WILMINGTON, Del. (Legal Newsline) – Claiming the federal issues presented by suing Big Oil for climate change aren’t significant enough, Delaware Attorney General Kathleen Jennings is arguing her case should be heard in a state court.

The jurisdiction argument that worked its way through California federal courts will be decided by the U.S. Supreme Court as companies like Chevron, BP and Exxon feel they can mount a stronger defense in federal court.

Several government entities like San Francisco, New York City and Rhode Island have hired private lawyers working on contingency fees to claim the oil industry has created the public nuisance of global warming.
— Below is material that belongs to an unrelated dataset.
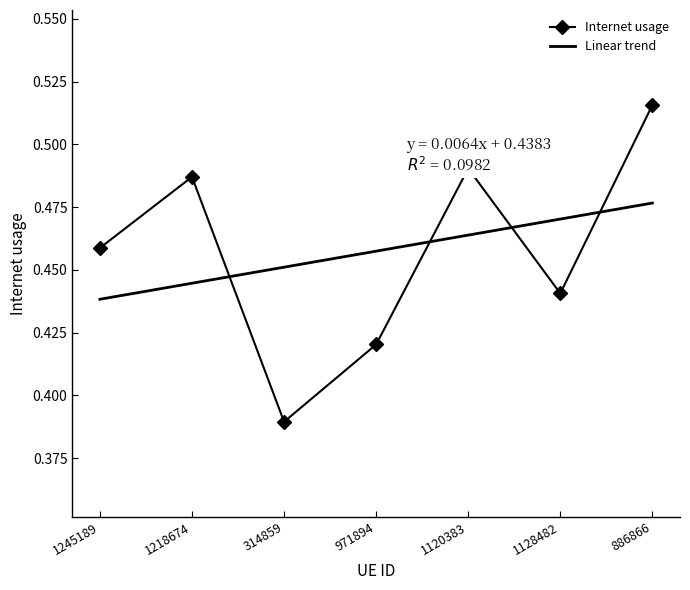

Reading right to left, list all the values displayed in this chart.

886866=0.5	1128482=0.4	1120383=0.5	971894=0.4	314859=0.4	1218674=0.5	1245189=0.5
“The State’s claims do not challenge a federal statute or agency program, and they do not turn on a ‘dispositive,’ ‘pure’ issue of federal law that ‘would be controlling’ in other cases,” Jennings' lawyers said in a motion to remand on Jan. 5.

“Instead, they raise only state-law issues that are highly ‘fact-bound and situation-specific,’ and any connection to future questions of federal law is ‘hypothetical.’”

Jennings hired the firm Sher Edling, a San Francisco law firm that has recruited other clients like California cities and Rhode Island.

The U.S. Supreme Court, in taking on Baltimore’s case, isn’t being asked to decide the core issue in climate litigation, which is whether these cases belong in court at all. The defendant companies, mostly oil producers but also their industry association, say the lawsuits are an attempt to end-run elected legislators who are responsible for energy policy.

Federal courts in New York and California agreed, dismissing lawsuits by New York City and San Francisco. But the San Francisco case was revived when the U.S. Court of Appeals for the Ninth Circuit found it should have been heard in state court.

Since then, climate activists and private lawyers have scored successes in Maryland and Colorado, winning orders sending their cases back to local courts which may view lawsuits seeking billions of dollars from out-of-state corporations more favorably.

The lawsuits generally accuse oil companies of failing to tell consumers about the effects of CO2 emissions on global climate, which plaintiff lawyers say represents fraud. The lawsuits don’t seek damages for actual emissions of greenhouse gases, since that would implicate their own government clients, who use hydrocarbon fuels to heat their buildings and operate their vehicles.